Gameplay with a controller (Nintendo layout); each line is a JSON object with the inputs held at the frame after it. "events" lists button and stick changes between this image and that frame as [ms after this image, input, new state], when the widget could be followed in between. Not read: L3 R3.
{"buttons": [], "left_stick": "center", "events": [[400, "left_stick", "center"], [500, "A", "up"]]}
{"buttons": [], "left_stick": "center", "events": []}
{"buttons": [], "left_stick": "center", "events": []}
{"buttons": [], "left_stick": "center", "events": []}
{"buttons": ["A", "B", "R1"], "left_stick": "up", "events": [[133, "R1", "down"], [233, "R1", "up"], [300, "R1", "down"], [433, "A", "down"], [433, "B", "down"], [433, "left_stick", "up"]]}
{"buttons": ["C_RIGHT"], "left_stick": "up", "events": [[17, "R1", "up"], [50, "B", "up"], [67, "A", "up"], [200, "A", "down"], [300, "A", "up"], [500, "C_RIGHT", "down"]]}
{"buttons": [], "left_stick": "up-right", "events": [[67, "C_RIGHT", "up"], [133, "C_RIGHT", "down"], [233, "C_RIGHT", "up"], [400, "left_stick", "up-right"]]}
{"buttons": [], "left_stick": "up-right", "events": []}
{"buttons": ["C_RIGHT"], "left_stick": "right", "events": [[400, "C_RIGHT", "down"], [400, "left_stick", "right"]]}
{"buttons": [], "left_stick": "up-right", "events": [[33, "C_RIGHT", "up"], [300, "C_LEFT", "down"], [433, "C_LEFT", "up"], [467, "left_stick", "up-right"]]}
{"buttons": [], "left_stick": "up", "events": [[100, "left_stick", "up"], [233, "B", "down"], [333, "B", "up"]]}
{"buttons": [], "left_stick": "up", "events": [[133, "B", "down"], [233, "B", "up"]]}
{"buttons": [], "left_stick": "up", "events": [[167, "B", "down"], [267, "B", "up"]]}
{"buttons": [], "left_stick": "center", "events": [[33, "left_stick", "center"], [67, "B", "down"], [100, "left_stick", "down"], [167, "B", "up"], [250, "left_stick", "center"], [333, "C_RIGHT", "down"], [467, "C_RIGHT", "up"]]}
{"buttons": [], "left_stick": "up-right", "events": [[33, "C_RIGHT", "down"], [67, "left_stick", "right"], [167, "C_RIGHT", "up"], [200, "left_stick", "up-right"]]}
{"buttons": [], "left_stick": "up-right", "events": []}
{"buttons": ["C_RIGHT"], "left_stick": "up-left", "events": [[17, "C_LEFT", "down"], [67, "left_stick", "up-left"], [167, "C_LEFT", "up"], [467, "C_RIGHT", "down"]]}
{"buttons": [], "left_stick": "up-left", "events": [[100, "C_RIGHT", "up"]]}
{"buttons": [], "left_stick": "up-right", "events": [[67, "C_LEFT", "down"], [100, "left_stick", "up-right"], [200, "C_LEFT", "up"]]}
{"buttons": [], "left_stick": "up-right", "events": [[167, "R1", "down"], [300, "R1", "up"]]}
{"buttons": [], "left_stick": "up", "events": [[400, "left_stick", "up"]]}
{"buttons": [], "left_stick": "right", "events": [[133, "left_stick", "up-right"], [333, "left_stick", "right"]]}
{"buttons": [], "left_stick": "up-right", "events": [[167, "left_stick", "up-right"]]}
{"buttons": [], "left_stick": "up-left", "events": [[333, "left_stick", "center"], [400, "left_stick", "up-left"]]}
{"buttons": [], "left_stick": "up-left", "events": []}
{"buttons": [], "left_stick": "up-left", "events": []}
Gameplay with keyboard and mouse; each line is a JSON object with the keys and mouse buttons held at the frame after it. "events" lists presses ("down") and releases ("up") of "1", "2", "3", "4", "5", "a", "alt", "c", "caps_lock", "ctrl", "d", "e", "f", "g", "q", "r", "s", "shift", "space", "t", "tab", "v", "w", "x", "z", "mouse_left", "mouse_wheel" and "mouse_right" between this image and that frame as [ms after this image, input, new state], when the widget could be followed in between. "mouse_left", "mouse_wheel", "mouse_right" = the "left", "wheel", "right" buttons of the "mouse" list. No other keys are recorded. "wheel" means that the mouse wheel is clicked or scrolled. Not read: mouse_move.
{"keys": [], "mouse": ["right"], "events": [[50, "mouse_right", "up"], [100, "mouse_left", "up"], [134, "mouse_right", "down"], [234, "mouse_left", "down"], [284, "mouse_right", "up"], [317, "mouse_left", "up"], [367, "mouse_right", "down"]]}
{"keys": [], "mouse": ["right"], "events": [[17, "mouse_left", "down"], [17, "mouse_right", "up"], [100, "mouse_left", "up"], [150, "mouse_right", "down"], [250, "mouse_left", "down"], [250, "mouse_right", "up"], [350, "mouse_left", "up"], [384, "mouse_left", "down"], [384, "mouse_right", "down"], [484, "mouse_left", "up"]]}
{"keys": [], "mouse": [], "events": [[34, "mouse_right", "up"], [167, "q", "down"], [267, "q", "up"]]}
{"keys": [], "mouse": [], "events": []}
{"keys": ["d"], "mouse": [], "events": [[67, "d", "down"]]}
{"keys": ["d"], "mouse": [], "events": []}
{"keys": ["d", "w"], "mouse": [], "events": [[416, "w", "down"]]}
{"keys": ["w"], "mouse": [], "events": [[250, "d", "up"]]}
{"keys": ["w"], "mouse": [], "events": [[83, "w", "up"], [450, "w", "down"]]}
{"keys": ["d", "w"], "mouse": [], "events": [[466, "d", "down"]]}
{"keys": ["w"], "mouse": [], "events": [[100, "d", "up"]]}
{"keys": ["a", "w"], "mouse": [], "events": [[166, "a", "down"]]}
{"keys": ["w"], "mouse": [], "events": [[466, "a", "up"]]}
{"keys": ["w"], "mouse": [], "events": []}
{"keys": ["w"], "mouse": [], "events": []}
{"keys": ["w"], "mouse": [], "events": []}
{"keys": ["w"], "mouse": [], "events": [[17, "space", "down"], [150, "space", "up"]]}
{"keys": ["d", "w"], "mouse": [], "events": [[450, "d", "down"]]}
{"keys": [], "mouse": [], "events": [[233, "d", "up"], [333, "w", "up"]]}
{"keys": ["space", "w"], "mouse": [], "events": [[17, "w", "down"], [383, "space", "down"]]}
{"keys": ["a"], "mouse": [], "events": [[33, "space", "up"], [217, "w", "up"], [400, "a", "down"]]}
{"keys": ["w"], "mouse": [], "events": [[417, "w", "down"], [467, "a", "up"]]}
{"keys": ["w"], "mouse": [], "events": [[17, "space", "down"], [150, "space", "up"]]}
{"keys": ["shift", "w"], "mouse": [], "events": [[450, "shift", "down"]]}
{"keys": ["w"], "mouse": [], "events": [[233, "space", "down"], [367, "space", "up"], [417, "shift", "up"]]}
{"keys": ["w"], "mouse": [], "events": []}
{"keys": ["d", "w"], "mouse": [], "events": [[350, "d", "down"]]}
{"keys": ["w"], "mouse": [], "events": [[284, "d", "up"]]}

---------------

**Requirement**. When "space" shows up in a line of the material, report that line.

**Task response**.
Gameplay with keyboard and mouse; each line is a JSON object with the keys and mouse buttons held at the frame after it. "events" lists presses ("down") and releases ("up") of "1", "2", "3", "4", "5", "a", "alt", "c", "caps_lock", "ctrl", "d", "e", "f", "g", "q", "r", "s", "shift", "space", "t", "tab", "v", "w", "x", "z", "mouse_left", "mouse_wheel" and "mouse_right" between this image and that frame as [ms after this image, input, new state], when the widget could be followed in between. "mouse_left", "mouse_wheel", "mouse_right" = the "left", "wheel", "right" buttons of the "mouse" list. No other keys are recorded. "wheel" means that the mouse wheel is clicked or scrolled. Not read: mouse_move.
{"keys": ["w"], "mouse": [], "events": [[17, "space", "down"], [150, "space", "up"]]}
{"keys": ["space", "w"], "mouse": [], "events": [[17, "w", "down"], [383, "space", "down"]]}
{"keys": ["a"], "mouse": [], "events": [[33, "space", "up"], [217, "w", "up"], [400, "a", "down"]]}
{"keys": ["w"], "mouse": [], "events": [[17, "space", "down"], [150, "space", "up"]]}
{"keys": ["w"], "mouse": [], "events": [[233, "space", "down"], [367, "space", "up"], [417, "shift", "up"]]}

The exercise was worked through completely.